### ТЕКСТ
______

Театр пытается составить конкуренцию кино, и скоро зритель на спектакли будет приходить с попкорном. Зрителя отучают думать. Мы, по сути, потеряли русский театр. Теперь форма полностью довлеет над содержанием. Зрителей хотят удивлять и развлекать – вполне западная тенденция. Хотя и в этих условиях некоторые режиссеры пытаются найти какие-то сильные метафоры. Так у Золоторя в «Ромео и Джульетте» тоже все летают на ремнях, но в сцене смерти девушки есть один сильный ход – когда труп Джульетты перекидывают от одной семьи к другой – она и мертвая никому не нужна. Это находка.

Сейчас режиссеры, чтобы убрать из спектакля все содержание, отключают свет – посмотрите любую постановку – сплошная полутьма, театр теней. Это делается, чтобы скрыть от зрителей глаза актеров, устранить диалог со зрителем, смазать эмоциональную партитуру роли. Режиссеру не нужны талантливые актеры, ему нужны марионетки.

Самое страшное, что происходит – актеры теряют квалификацию. Они уже не умеют разговаривать со сцены, потому что не знают, о чем говорить. Ведь в спектакле обязательно должен быть второй план, этому Станиславский учил, должен быть подтекст. И его обязательно нужного играть. Только тогда зритель поймет, что вы хотите. А так он ничего не понимает из вашего бормотания – это КВН, а не театр.

– Но ведь есть новые спектакли для ума? Та же «Мамаша Кураж»?

______

### ВЫДЕРЖКИ ИЗ ДАННЫХ
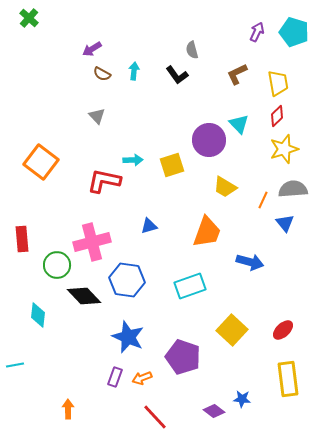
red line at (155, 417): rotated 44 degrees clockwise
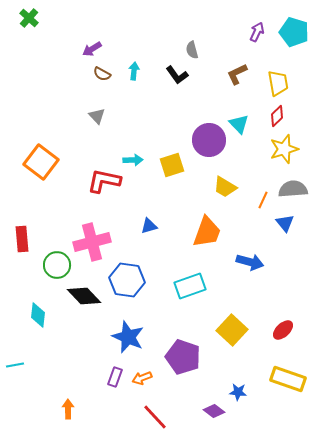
yellow rectangle at (288, 379): rotated 64 degrees counterclockwise
blue star at (242, 399): moved 4 px left, 7 px up
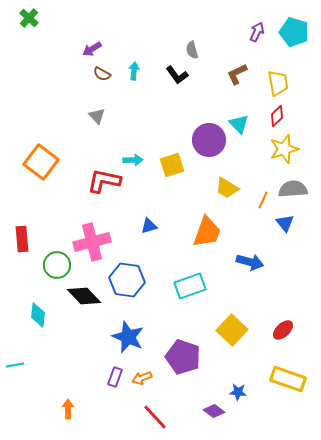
yellow trapezoid at (225, 187): moved 2 px right, 1 px down
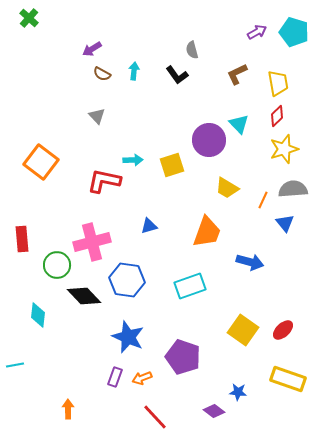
purple arrow at (257, 32): rotated 36 degrees clockwise
yellow square at (232, 330): moved 11 px right; rotated 8 degrees counterclockwise
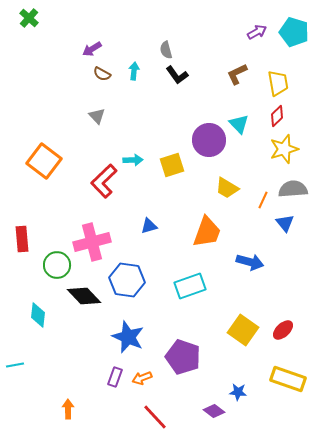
gray semicircle at (192, 50): moved 26 px left
orange square at (41, 162): moved 3 px right, 1 px up
red L-shape at (104, 181): rotated 56 degrees counterclockwise
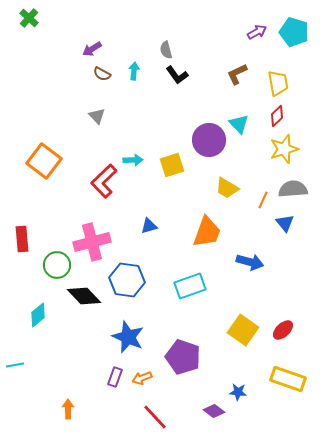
cyan diamond at (38, 315): rotated 45 degrees clockwise
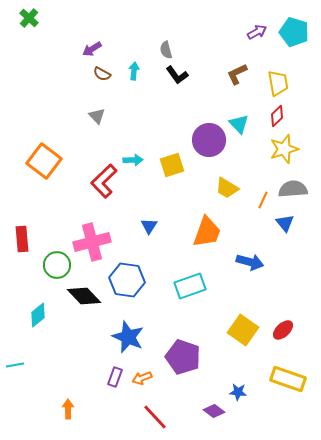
blue triangle at (149, 226): rotated 42 degrees counterclockwise
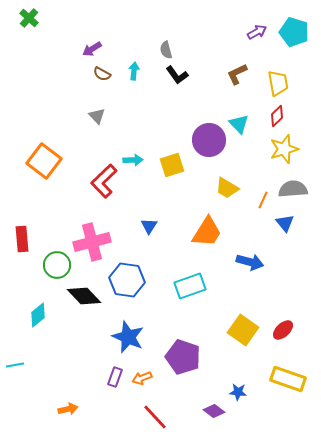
orange trapezoid at (207, 232): rotated 12 degrees clockwise
orange arrow at (68, 409): rotated 78 degrees clockwise
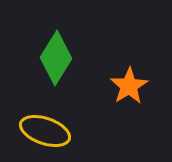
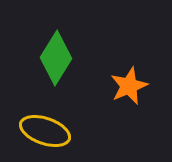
orange star: rotated 9 degrees clockwise
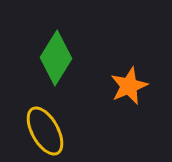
yellow ellipse: rotated 42 degrees clockwise
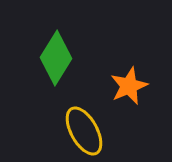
yellow ellipse: moved 39 px right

______

### ЗАДАНИЯ
a – Переведите на английский язык предложение из текста о театре: «Режиссеру не нужны талантливые актеры, ему нужны марионетки».
b – Зачем, согласно тексту о театре, режиссеры теперь отключают на спектаклях свет? Ответьте в одном-трех предложениях.
c – Продолжите текст о театре после его последней реплики.
Материал для работы не понадобится.

### ОТВЕТЫ
a – The director doesn't need talented actors; he needs puppets.

b – Так режиссеры убирают из спектакля содержание. В полутьме зрители не видят глаз актеров, пропадает диалог со зрителем, а эмоциональная партитура роли смазывается.

c –
– Наша «Мамаша Кураж» никакого отношения к автору не имеет. Это режиссерская версия. Знаю это очень хорошо – ведь я играл в четырех спектаклях по Брехту, играл Мэкки-Ножа в «Трехгрошевой опере» и работал в Кемерово с учеником Брехта немецким режиссером Герхардом Нойбауэром. Например, есть в нашей «Мамаше Кураж» сцена продажи курицы повару. У Брехта маркитантка не курицу продает, а себя, и повар покупает ее, за нее цену набавляет. И именно это дает ему право в третьем акте назвать ее женой и взять с собой. А у нас на сцене просто продают курицу. И все.

Но удивительнее Брехта постановка в нашем театре «Золушки». Казалось бы, проще простого поставить сказку – есть добро, есть зло, и добро всегда побеждает. Но в нашей «Золушке» туфелька достается не Золушке, а ее злой сестре, а над Золушкой устраивают Нюрнбергский процесс. Дети в шоке! Они с двух лет знали, что Золушка хорошая девочка и за это ее вознаградила судьба. А тут: мама, а почему туфельку отдали злой тетеньке, почему Золушку называют плохой? Как это объяснить ребенку?

Это похоже на ворчание, что в наше время деревья были зеленее...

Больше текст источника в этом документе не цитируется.